▶ **Zu erledigende Aufgabe**: Führe jede der folgenden Zeilen auf, in der die Zeichenfolge „entries“ vorkommt, und beachte dabei die Groß- und Kleinschreibung.

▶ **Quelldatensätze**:
::::::::

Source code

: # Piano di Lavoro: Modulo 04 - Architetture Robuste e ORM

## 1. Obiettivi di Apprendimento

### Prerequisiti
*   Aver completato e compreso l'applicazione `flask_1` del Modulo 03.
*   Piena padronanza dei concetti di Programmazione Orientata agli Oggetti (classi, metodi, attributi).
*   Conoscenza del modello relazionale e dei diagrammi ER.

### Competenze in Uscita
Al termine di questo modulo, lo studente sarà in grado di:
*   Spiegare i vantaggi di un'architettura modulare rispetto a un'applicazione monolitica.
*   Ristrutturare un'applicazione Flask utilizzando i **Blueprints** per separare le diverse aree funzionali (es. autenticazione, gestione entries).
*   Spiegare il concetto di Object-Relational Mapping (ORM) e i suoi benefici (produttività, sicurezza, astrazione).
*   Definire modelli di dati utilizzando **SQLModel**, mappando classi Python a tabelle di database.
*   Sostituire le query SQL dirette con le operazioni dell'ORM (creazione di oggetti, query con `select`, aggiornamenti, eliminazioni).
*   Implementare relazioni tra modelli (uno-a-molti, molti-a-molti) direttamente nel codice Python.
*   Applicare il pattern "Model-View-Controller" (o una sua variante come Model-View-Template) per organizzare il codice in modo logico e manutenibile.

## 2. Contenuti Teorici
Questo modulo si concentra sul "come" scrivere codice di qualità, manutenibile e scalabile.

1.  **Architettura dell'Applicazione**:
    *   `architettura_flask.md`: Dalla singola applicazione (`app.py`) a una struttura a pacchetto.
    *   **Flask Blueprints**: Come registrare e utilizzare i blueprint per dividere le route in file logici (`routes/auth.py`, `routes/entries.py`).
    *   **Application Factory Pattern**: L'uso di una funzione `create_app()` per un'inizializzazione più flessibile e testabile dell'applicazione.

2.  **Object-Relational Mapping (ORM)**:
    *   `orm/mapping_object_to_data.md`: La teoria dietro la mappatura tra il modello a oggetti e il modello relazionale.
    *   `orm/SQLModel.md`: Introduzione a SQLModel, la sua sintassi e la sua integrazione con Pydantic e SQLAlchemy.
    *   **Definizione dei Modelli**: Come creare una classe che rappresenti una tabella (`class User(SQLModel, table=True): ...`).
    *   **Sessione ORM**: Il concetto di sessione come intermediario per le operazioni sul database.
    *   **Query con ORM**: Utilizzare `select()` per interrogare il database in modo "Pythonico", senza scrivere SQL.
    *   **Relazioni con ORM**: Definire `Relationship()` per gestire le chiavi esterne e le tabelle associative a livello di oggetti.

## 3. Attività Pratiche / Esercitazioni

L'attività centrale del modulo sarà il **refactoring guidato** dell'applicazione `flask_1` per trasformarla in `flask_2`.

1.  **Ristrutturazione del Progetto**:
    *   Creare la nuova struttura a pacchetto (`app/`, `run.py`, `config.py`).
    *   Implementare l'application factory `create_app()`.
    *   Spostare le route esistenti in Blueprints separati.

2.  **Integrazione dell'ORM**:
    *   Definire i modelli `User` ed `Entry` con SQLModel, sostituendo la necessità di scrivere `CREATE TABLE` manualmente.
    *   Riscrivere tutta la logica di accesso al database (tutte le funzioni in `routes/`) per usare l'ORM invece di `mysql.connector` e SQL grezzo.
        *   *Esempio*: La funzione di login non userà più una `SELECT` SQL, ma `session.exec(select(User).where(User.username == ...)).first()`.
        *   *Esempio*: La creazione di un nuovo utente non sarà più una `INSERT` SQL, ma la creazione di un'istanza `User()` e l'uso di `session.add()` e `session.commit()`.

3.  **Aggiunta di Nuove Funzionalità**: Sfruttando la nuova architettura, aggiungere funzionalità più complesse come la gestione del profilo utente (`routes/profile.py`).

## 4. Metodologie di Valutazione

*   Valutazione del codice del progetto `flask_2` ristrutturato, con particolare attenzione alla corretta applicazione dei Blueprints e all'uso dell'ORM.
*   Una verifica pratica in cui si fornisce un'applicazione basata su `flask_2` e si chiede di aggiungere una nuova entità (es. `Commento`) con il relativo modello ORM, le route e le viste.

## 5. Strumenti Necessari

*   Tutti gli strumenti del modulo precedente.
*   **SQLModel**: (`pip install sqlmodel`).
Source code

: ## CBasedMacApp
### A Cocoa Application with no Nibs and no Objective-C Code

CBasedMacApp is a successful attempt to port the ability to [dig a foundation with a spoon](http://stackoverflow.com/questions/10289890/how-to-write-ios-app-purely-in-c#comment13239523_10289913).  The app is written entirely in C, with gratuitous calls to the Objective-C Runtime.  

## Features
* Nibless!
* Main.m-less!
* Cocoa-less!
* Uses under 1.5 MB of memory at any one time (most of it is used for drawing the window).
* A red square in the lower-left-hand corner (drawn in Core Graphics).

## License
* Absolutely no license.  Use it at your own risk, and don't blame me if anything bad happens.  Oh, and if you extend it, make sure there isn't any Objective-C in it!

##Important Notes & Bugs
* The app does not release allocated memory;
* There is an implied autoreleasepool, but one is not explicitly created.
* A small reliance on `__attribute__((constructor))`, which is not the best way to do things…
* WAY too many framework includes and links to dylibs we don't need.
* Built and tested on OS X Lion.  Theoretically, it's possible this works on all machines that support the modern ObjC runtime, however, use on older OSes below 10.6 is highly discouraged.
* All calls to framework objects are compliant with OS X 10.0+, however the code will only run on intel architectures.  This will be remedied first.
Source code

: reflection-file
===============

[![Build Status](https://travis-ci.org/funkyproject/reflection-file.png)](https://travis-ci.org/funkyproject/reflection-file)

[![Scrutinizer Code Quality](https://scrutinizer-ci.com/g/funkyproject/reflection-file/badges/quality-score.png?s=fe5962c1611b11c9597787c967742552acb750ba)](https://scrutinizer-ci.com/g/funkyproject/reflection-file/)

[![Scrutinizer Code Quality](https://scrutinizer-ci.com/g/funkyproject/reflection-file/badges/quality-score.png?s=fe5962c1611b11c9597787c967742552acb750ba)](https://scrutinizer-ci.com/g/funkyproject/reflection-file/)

::::::::

▶ **Erledigte Aufgabe**:
*   Ristrutturare un'applicazione Flask utilizzando i **Blueprints** per separare le diverse aree funzionali (es. autenticazione, gestione entries).
    *   **Flask Blueprints**: Come registrare e utilizzare i blueprint per dividere le route in file logici (`routes/auth.py`, `routes/entries.py`).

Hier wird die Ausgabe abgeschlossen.